=== WORK REQUIRED ===
Omit all pictures, then repeat the listing exactly.
=== Section Start ===
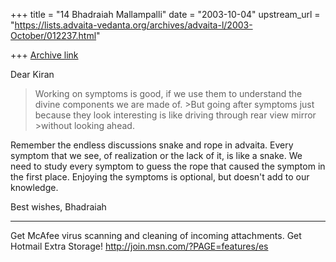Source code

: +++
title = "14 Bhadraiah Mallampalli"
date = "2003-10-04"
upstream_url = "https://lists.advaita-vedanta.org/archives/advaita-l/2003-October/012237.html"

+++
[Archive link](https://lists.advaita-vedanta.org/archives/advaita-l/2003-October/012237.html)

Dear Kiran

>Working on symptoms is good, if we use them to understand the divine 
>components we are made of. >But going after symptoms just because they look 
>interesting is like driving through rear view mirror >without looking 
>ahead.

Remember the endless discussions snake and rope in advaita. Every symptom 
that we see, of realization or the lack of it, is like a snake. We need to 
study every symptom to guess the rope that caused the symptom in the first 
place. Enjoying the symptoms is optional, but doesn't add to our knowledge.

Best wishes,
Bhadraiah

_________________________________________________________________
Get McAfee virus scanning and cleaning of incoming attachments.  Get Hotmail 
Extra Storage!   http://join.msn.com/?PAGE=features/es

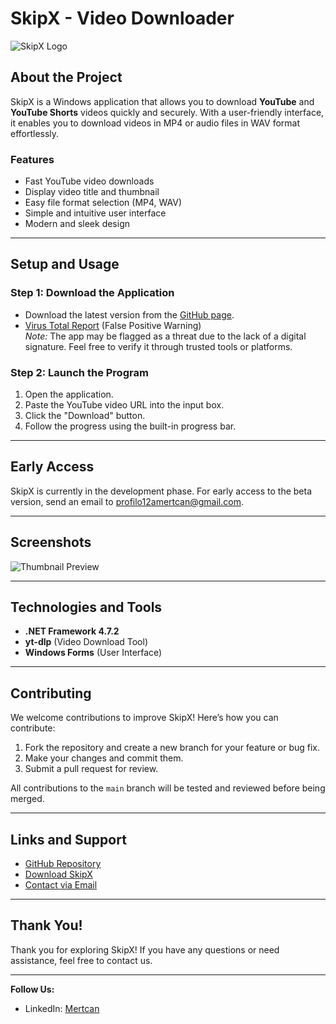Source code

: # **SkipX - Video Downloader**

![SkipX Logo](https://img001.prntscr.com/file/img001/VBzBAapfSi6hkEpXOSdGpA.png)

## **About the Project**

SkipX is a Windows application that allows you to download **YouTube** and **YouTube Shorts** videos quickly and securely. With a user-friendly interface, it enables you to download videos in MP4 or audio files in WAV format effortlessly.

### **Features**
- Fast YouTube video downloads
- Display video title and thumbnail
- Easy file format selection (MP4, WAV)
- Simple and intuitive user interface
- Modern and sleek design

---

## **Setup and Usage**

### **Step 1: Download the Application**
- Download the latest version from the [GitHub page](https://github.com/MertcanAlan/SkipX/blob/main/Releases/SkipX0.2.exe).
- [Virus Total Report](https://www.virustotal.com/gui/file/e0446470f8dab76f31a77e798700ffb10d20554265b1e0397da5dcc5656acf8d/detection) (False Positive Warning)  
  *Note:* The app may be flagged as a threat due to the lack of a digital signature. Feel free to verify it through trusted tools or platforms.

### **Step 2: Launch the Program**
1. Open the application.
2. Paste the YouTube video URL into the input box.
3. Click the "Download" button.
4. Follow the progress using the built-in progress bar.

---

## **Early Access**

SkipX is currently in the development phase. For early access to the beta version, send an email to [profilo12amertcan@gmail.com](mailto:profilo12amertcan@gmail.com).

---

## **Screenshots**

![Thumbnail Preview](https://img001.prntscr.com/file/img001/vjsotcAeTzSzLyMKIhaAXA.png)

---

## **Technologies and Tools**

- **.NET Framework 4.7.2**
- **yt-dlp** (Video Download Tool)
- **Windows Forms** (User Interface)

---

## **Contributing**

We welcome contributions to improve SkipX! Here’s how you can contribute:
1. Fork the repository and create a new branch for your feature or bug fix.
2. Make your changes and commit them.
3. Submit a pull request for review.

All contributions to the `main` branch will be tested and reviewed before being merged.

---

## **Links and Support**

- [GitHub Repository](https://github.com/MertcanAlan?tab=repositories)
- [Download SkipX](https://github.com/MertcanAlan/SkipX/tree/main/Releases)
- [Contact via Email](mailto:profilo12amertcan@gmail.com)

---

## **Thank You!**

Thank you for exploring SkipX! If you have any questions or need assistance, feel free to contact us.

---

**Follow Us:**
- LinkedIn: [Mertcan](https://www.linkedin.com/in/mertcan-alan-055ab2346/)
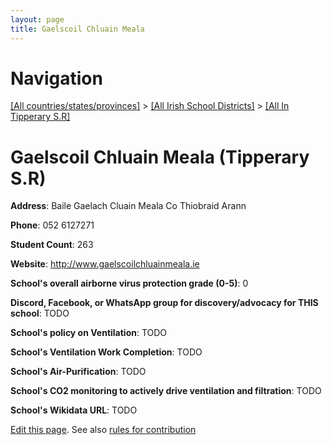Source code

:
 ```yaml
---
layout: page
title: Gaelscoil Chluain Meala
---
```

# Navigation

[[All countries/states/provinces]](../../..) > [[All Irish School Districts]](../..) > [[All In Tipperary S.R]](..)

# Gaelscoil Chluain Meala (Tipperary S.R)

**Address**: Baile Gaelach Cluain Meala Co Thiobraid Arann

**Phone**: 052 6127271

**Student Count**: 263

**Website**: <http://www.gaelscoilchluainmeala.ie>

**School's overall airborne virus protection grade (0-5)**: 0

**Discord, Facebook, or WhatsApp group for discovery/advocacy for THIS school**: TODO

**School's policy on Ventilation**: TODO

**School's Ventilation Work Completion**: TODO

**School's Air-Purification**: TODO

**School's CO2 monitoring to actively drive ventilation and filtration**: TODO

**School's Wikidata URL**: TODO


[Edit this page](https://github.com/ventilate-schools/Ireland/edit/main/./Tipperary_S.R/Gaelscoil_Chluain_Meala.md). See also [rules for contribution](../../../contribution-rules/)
=== Section End ===
=== COMPLETED EXERCISE ===
Source code

: +++
title = "14 Bhadraiah Mallampalli"
date = "2003-10-04"
upstream_url = "https://lists.advaita-vedanta.org/archives/advaita-l/2003-October/012237.html"

+++
[Archive link](https://lists.advaita-vedanta.org/archives/advaita-l/2003-October/012237.html)

Dear Kiran

>Working on symptoms is good, if we use them to understand the divine 
>components we are made of. >But going after symptoms just because they look 
>interesting is like driving through rear view mirror >without looking 
>ahead.

Remember the endless discussions snake and rope in advaita. Every symptom 
that we see, of realization or the lack of it, is like a snake. We need to 
study every symptom to guess the rope that caused the symptom in the first 
place. Enjoying the symptoms is optional, but doesn't add to our knowledge.

Best wishes,
Bhadraiah

_________________________________________________________________
Get McAfee virus scanning and cleaning of incoming attachments.  Get Hotmail 
Extra Storage!   http://join.msn.com/?PAGE=features/es

Source code

: # **SkipX - Video Downloader**

![SkipX Logo](https://img001.prntscr.com/file/img001/VBzBAapfSi6hkEpXOSdGpA.png)

## **About the Project**

SkipX is a Windows application that allows you to download **YouTube** and **YouTube Shorts** videos quickly and securely. With a user-friendly interface, it enables you to download videos in MP4 or audio files in WAV format effortlessly.

### **Features**
- Fast YouTube video downloads
- Display video title and thumbnail
- Easy file format selection (MP4, WAV)
- Simple and intuitive user interface
- Modern and sleek design

---

## **Setup and Usage**

### **Step 1: Download the Application**
- Download the latest version from the [GitHub page](https://github.com/MertcanAlan/SkipX/blob/main/Releases/SkipX0.2.exe).
- [Virus Total Report](https://www.virustotal.com/gui/file/e0446470f8dab76f31a77e798700ffb10d20554265b1e0397da5dcc5656acf8d/detection) (False Positive Warning)  
  *Note:* The app may be flagged as a threat due to the lack of a digital signature. Feel free to verify it through trusted tools or platforms.

### **Step 2: Launch the Program**
1. Open the application.
2. Paste the YouTube video URL into the input box.
3. Click the "Download" button.
4. Follow the progress using the built-in progress bar.

---

## **Early Access**

SkipX is currently in the development phase. For early access to the beta version, send an email to [profilo12amertcan@gmail.com](mailto:profilo12amertcan@gmail.com).

---

## **Screenshots**

![Thumbnail Preview](https://img001.prntscr.com/file/img001/vjsotcAeTzSzLyMKIhaAXA.png)

---

## **Technologies and Tools**

- **.NET Framework 4.7.2**
- **yt-dlp** (Video Download Tool)
- **Windows Forms** (User Interface)

---

## **Contributing**

We welcome contributions to improve SkipX! Here’s how you can contribute:
1. Fork the repository and create a new branch for your feature or bug fix.
2. Make your changes and commit them.
3. Submit a pull request for review.

All contributions to the `main` branch will be tested and reviewed before being merged.

---

## **Links and Support**

- [GitHub Repository](https://github.com/MertcanAlan?tab=repositories)
- [Download SkipX](https://github.com/MertcanAlan/SkipX/tree/main/Releases)
- [Contact via Email](mailto:profilo12amertcan@gmail.com)

---

## **Thank You!**

Thank you for exploring SkipX! If you have any questions or need assistance, feel free to contact us.

---

**Follow Us:**
- LinkedIn: [Mertcan](https://www.linkedin.com/in/mertcan-alan-055ab2346/)
Source code

:
 ```yaml
---
layout: page
title: Gaelscoil Chluain Meala
---
```

# Navigation

[[All countries/states/provinces]](../../..) > [[All Irish School Districts]](../..) > [[All In Tipperary S.R]](..)

# Gaelscoil Chluain Meala (Tipperary S.R)

**Address**: Baile Gaelach Cluain Meala Co Thiobraid Arann

**Phone**: 052 6127271

**Student Count**: 263

**Website**: <http://www.gaelscoilchluainmeala.ie>

**School's overall airborne virus protection grade (0-5)**: 0

**Discord, Facebook, or WhatsApp group for discovery/advocacy for THIS school**: TODO

**School's policy on Ventilation**: TODO

**School's Ventilation Work Completion**: TODO

**School's Air-Purification**: TODO

**School's CO2 monitoring to actively drive ventilation and filtration**: TODO

**School's Wikidata URL**: TODO


[Edit this page](https://github.com/ventilate-schools/Ireland/edit/main/./Tipperary_S.R/Gaelscoil_Chluain_Meala.md). See also [rules for contribution](../../../contribution-rules/)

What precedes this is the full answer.